▶ Supplied material:
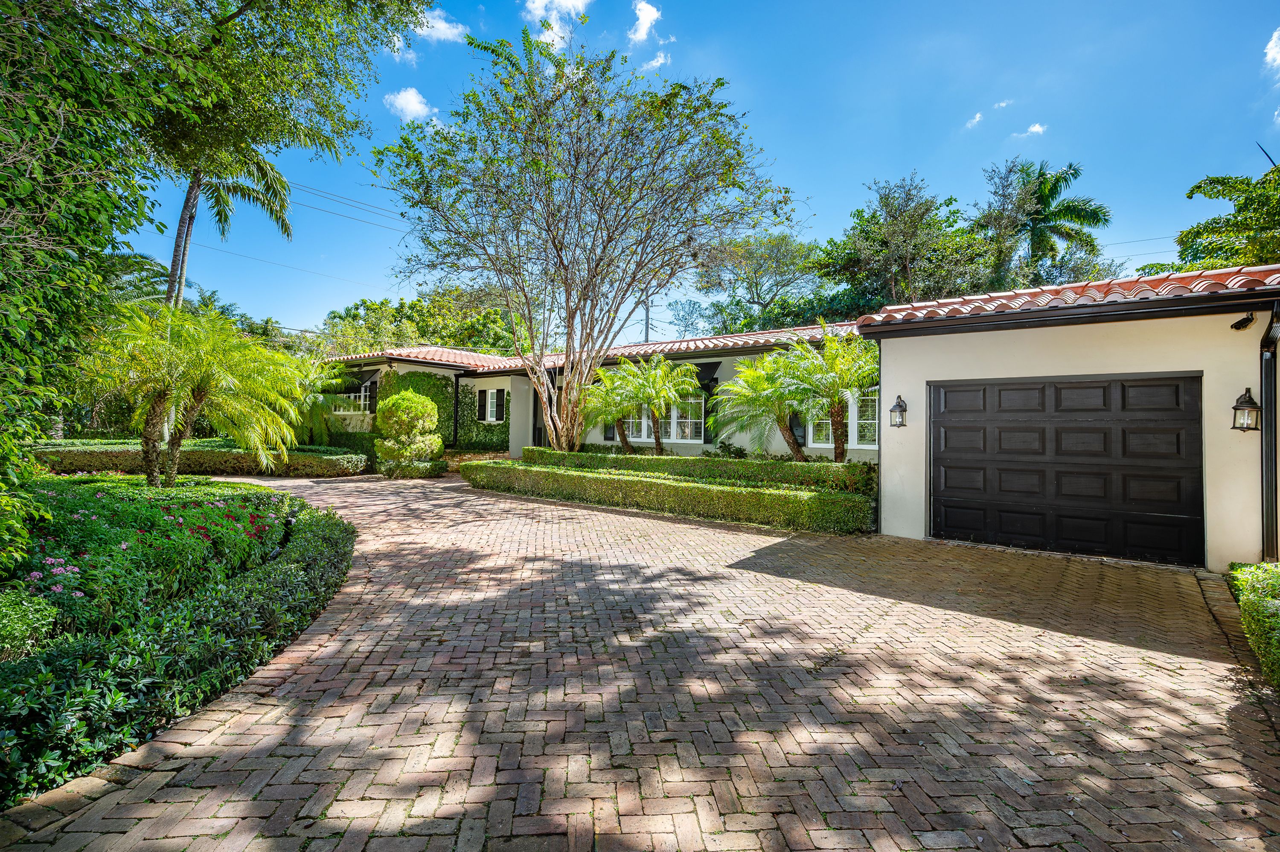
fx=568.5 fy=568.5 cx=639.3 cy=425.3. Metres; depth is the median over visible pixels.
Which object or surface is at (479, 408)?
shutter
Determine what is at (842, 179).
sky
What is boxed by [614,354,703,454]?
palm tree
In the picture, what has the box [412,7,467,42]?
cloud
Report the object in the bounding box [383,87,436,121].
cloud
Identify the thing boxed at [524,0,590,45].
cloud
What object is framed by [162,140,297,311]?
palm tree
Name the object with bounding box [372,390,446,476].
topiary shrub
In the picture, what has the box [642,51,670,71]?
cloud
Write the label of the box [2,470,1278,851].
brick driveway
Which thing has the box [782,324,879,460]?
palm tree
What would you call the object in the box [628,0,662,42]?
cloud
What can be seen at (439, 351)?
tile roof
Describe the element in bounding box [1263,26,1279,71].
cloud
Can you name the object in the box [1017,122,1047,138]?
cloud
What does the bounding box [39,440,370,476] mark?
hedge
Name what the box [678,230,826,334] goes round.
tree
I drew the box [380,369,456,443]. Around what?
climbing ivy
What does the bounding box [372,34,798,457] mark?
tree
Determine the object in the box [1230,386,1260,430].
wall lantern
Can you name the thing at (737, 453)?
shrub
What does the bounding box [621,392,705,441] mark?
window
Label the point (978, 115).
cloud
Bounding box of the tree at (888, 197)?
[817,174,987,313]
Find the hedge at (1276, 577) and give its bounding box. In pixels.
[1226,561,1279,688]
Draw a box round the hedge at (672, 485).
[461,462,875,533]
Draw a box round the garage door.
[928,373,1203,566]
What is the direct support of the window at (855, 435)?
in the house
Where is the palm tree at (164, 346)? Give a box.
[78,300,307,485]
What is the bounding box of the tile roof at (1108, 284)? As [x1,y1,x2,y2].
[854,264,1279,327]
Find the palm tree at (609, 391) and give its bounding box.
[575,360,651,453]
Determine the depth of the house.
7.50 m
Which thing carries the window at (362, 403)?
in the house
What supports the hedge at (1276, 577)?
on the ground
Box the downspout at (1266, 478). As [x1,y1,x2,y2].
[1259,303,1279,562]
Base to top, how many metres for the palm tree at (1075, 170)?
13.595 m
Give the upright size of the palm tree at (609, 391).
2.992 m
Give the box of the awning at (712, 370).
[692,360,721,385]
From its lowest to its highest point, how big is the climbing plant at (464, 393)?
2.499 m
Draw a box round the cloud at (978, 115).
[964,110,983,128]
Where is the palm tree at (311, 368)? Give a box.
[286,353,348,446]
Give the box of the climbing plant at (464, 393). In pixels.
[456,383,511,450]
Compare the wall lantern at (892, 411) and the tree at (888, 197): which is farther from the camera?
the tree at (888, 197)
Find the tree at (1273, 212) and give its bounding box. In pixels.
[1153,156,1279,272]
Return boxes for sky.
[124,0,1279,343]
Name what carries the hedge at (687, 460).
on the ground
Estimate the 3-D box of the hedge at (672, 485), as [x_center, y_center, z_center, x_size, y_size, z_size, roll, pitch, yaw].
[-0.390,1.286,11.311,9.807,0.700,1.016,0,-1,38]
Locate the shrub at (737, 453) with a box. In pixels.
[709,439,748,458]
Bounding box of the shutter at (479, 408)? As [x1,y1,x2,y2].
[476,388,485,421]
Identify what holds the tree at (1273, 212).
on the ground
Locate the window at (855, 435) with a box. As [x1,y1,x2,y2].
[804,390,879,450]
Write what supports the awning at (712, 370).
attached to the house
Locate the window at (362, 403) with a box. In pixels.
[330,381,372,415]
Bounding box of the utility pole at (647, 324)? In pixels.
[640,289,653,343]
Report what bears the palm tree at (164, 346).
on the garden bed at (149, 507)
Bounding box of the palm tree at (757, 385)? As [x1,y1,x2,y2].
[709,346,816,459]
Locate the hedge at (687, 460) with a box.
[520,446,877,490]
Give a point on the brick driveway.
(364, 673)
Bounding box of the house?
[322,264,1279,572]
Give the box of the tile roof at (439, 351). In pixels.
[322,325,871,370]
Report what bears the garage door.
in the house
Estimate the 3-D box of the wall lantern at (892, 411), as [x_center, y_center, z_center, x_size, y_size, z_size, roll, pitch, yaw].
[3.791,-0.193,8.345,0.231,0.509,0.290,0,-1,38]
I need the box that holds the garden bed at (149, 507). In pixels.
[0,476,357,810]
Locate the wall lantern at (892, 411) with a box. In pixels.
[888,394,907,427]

* * *

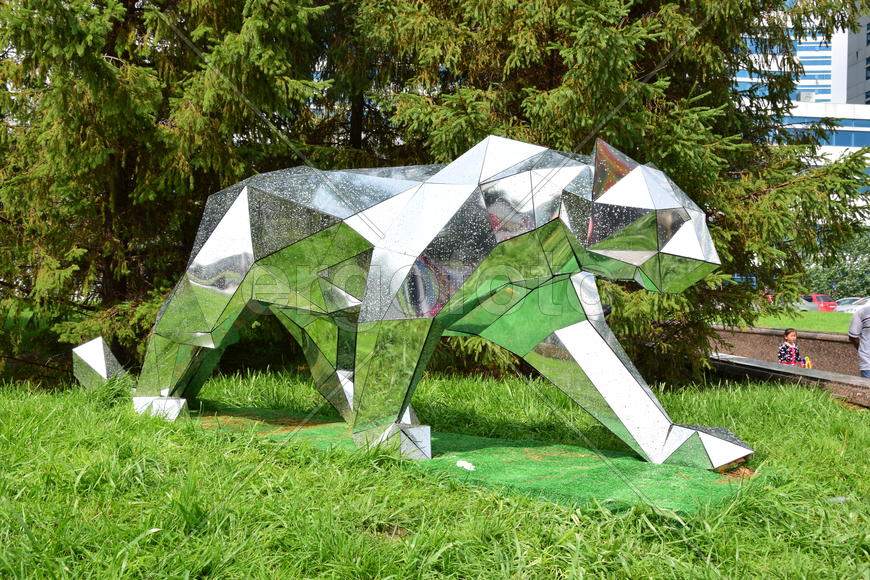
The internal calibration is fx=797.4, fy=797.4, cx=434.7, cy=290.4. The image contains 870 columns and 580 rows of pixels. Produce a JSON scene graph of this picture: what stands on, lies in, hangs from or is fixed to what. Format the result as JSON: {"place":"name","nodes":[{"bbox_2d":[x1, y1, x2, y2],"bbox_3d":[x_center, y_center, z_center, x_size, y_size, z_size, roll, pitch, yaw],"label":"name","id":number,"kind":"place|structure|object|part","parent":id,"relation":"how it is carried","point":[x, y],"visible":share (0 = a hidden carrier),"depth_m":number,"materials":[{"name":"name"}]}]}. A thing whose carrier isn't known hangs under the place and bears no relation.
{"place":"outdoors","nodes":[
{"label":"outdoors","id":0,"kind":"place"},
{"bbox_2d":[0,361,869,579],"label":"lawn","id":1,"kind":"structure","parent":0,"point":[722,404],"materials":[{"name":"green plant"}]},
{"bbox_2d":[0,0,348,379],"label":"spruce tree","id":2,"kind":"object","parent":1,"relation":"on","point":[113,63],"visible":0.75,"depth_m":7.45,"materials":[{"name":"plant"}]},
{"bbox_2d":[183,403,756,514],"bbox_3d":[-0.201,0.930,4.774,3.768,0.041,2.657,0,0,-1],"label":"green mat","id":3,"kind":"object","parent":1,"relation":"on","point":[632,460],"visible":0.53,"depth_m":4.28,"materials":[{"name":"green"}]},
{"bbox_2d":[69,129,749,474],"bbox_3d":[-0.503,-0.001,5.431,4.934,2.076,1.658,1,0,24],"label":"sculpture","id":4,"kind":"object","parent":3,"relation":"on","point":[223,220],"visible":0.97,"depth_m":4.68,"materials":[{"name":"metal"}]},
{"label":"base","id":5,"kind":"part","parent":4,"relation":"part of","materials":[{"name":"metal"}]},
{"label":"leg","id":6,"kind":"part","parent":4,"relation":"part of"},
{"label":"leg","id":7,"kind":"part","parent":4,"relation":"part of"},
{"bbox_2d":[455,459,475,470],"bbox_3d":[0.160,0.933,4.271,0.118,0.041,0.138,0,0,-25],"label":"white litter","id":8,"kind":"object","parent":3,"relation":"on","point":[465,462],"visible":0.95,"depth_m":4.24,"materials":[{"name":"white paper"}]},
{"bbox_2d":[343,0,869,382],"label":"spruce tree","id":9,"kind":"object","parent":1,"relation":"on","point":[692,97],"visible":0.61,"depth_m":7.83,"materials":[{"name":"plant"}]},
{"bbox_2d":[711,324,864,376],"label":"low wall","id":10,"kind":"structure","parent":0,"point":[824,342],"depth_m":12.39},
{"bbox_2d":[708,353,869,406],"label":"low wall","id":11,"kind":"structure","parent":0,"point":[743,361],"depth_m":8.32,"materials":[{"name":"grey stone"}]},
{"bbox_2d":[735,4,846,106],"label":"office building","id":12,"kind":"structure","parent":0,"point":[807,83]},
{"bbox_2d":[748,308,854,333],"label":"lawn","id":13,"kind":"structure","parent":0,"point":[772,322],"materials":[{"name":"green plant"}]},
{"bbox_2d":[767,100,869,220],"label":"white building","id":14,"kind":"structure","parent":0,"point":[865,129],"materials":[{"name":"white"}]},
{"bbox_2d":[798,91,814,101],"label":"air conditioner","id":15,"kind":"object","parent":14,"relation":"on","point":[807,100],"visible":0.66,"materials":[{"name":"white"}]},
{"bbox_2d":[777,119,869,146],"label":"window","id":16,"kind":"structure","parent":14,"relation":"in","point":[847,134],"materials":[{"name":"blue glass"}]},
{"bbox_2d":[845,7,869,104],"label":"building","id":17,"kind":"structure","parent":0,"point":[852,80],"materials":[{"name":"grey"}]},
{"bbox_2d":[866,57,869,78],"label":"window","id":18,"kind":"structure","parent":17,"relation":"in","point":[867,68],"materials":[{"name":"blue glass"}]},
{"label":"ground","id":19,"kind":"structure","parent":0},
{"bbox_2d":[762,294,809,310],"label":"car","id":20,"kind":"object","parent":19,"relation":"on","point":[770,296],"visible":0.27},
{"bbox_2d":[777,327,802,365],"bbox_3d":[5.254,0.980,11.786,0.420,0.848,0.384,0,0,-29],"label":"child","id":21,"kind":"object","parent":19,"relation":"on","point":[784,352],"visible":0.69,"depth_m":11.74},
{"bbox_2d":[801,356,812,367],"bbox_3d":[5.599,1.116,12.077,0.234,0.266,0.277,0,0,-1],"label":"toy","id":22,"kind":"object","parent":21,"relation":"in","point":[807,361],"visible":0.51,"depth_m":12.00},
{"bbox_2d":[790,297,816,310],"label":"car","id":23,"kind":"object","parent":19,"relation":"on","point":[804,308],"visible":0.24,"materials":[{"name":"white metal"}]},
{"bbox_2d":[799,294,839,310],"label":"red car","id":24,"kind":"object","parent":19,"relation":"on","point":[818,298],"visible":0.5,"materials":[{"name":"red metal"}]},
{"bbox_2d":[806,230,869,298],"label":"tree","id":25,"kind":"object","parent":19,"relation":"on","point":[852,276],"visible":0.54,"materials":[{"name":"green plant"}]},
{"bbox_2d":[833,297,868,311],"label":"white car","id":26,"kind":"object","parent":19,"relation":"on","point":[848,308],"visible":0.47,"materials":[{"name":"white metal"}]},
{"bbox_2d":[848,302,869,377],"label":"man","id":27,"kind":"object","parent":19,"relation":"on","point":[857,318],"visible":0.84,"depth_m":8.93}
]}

--

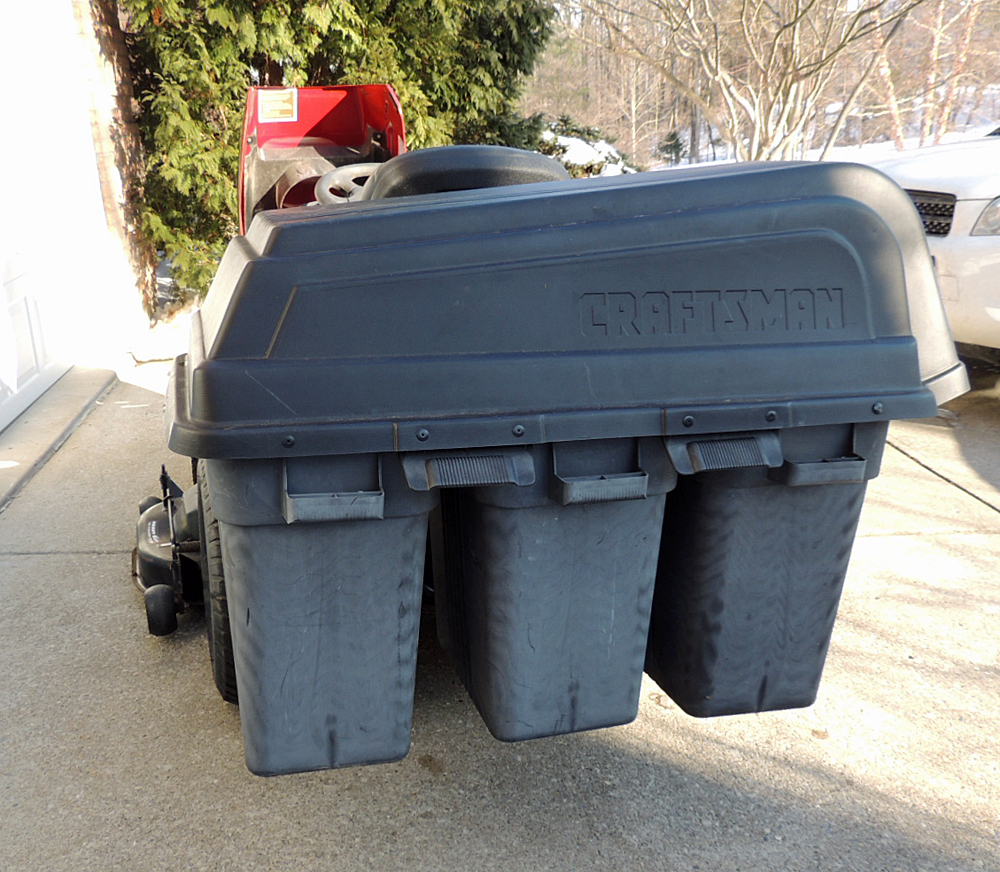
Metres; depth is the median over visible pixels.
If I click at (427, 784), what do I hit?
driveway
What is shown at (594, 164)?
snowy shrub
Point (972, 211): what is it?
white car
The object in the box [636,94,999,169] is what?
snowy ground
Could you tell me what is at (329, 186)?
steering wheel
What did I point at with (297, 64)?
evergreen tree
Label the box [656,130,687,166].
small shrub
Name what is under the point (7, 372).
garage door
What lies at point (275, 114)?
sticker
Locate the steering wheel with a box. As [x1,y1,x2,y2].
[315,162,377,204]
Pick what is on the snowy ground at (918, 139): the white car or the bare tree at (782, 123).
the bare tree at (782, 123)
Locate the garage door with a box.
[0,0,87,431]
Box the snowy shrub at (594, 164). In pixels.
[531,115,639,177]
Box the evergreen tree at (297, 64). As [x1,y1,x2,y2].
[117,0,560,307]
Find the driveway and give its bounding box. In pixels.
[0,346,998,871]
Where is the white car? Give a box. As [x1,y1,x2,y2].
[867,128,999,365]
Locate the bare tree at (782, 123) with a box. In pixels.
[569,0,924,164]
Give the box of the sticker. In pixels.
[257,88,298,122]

▶ Work to complete: Find each line in the material above that carries the string "median", and copy it.

▶ Output of the task:
fx=568.5 fy=568.5 cx=639.3 cy=425.3. Metres; depth is the median over visible pixels.
Metres; depth is the median over visible pixels.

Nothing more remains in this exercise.